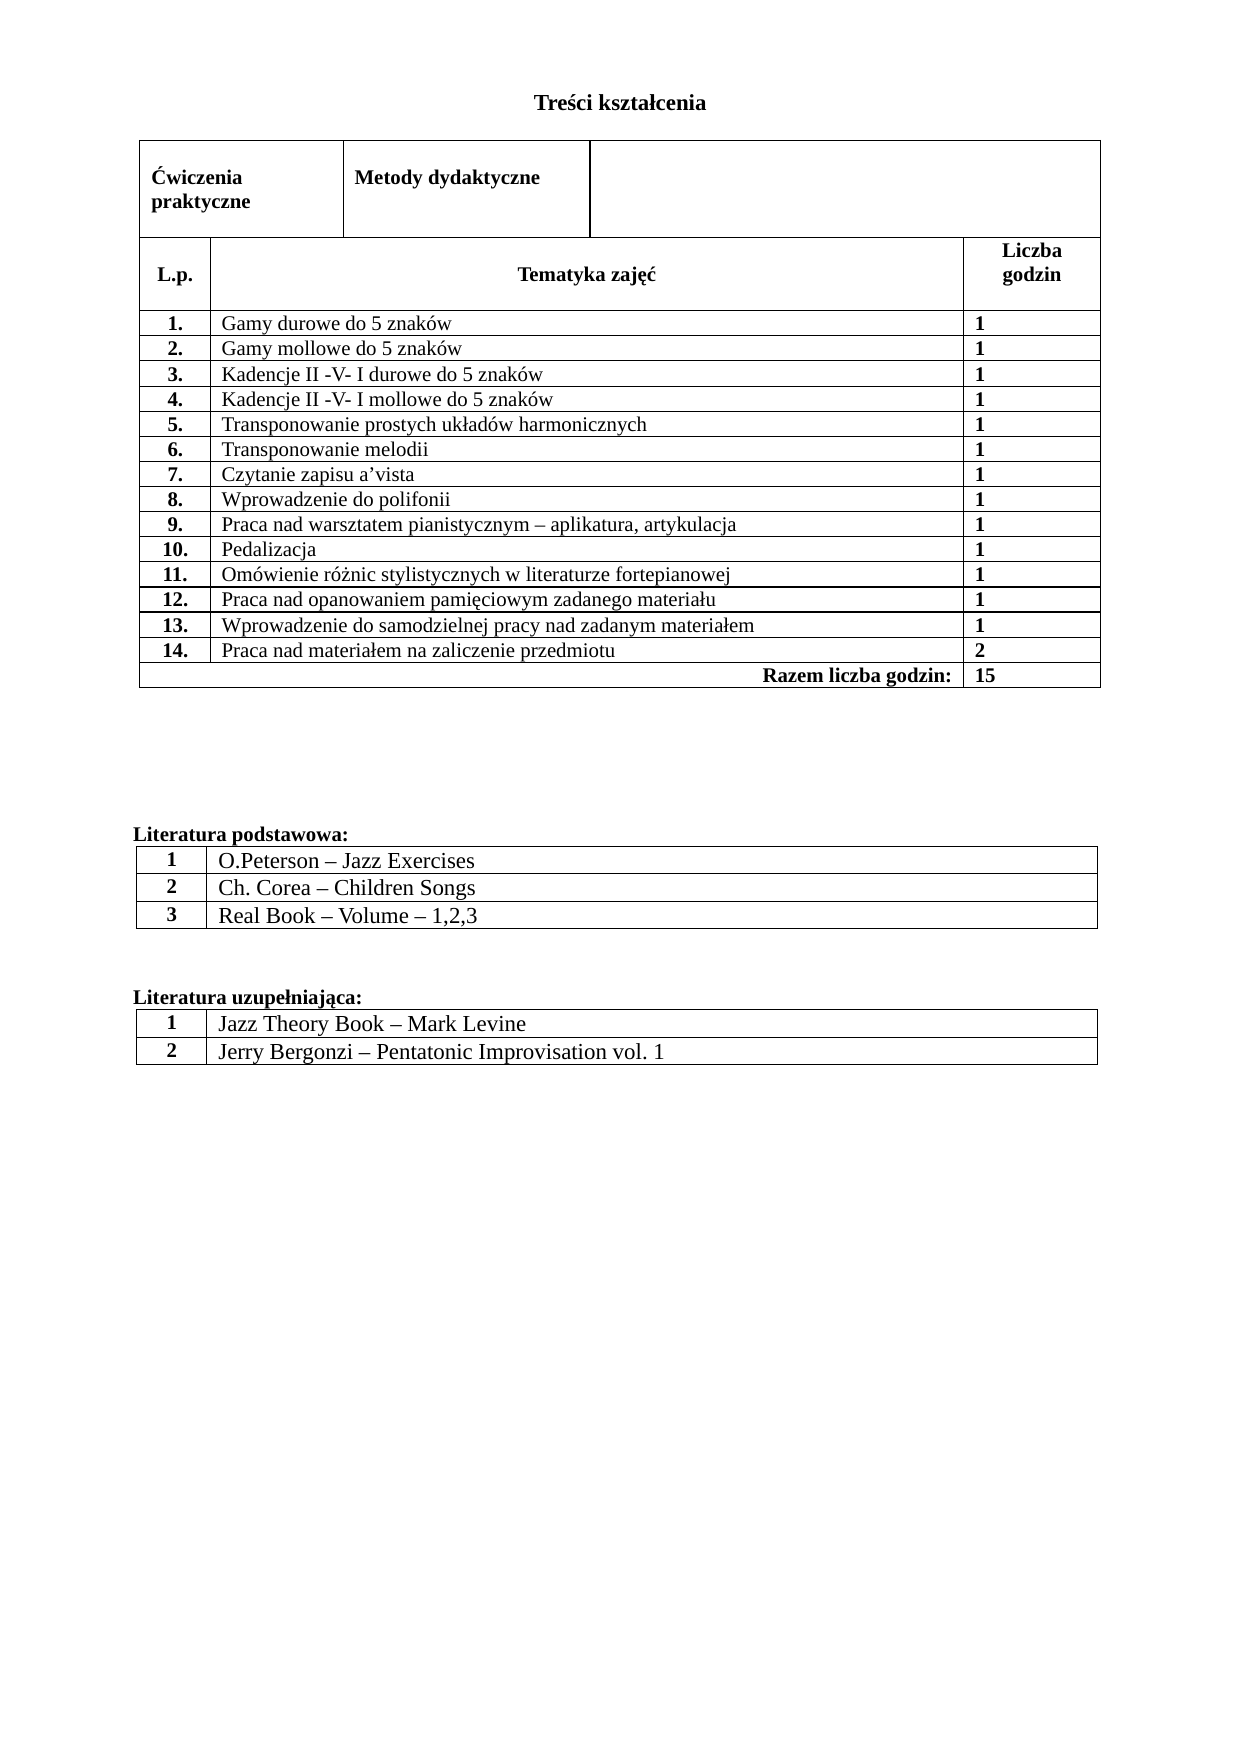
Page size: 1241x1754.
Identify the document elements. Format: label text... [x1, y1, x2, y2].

table_cell 11. [140, 562, 210, 586]
table_header [591, 141, 1100, 237]
table_cell 2 [137, 1038, 206, 1064]
table_cell 2 [137, 874, 206, 901]
table_cell Transponowanie melodii [211, 437, 963, 461]
table_cell 1 [964, 462, 1100, 486]
table_cell 1 [964, 387, 1100, 411]
table_cell Tematyka zajęć [211, 238, 963, 310]
table_cell 13. [140, 613, 210, 637]
table_cell 12. [140, 588, 210, 611]
table_header Jazz Theory Book – Mark Levine [207, 1010, 1097, 1037]
table_cell 1 [964, 537, 1100, 561]
table_header Ćwiczenia praktyczne [140, 141, 343, 237]
table_cell 9. [140, 512, 210, 536]
table_cell 2. [140, 336, 210, 360]
table_cell Real Book – Volume – 1,2,3 [207, 902, 1097, 928]
table_cell Kadencje II -V- I durowe do 5 znaków [211, 361, 963, 386]
table_cell 15 [964, 663, 1100, 687]
table_cell Czytanie zapisu a’vista [211, 462, 963, 486]
table_cell Wprowadzenie do samodzielnej pracy nad zadanym materiałem [211, 613, 963, 637]
table_cell L.p. [140, 238, 210, 310]
text Literatura podstawowa: [133, 822, 1092, 846]
table_cell Transponowanie prostych układów harmonicznych [211, 412, 963, 436]
table_cell 1 [964, 588, 1100, 611]
table_cell 7. [140, 462, 210, 486]
table_cell Kadencje II -V- I mollowe do 5 znaków [211, 387, 963, 411]
table_cell Praca nad opanowaniem pamięciowym zadanego materiału [211, 588, 963, 611]
table_cell Jerry Bergonzi – Pentatonic Improvisation vol. 1 [207, 1038, 1097, 1064]
table_cell 1 [964, 512, 1100, 536]
table_cell 1 [964, 311, 1100, 335]
table_cell Praca nad warsztatem pianistycznym – aplikatura, artykulacja [211, 512, 963, 536]
table_cell 5. [140, 412, 210, 436]
table_cell 6. [140, 437, 210, 461]
table_cell Praca nad materiałem na zaliczenie przedmiotu [211, 638, 963, 662]
table_cell 1. [140, 311, 210, 335]
table_cell 3 [137, 902, 206, 928]
table_cell 1 [964, 437, 1100, 461]
table_header 1 [137, 847, 206, 873]
table_cell 1 [964, 336, 1100, 360]
table_cell 1 [964, 412, 1100, 436]
table_cell 2 [964, 638, 1100, 662]
table_header 1 [137, 1010, 206, 1037]
table_cell 4. [140, 387, 210, 411]
table_cell Pedalizacja [211, 537, 963, 561]
table_cell 1 [964, 361, 1100, 386]
table_cell Ch. Corea – Children Songs [207, 874, 1097, 901]
table_cell Razem liczba godzin: [140, 663, 963, 687]
table_header Metody dydaktyczne [344, 141, 589, 237]
text Literatura uzupełniająca: [133, 985, 1092, 1009]
table_cell 3. [140, 361, 210, 386]
text Treści kształcenia [148, 89, 1092, 115]
table_cell Omówienie różnic stylistycznych w literaturze fortepianowej [211, 562, 963, 586]
table_cell Liczba godzin [964, 238, 1100, 310]
table_cell Gamy durowe do 5 znaków [211, 311, 963, 335]
table_cell 1 [964, 487, 1100, 511]
table_cell 1 [964, 562, 1100, 586]
table_cell 8. [140, 487, 210, 511]
table_cell Wprowadzenie do polifonii [211, 487, 963, 511]
table_header O.Peterson – Jazz Exercises [207, 847, 1097, 873]
table_cell 14. [140, 638, 210, 662]
table_cell Gamy mollowe do 5 znaków [211, 336, 963, 360]
table_cell 10. [140, 537, 210, 561]
table_cell 1 [964, 613, 1100, 637]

### [Problem details]
Return, from the material above, each line holding the string "Literatura".

### [Result]
text Literatura podstawowa: [133, 822, 1092, 846]
text Literatura uzupełniająca: [133, 985, 1092, 1009]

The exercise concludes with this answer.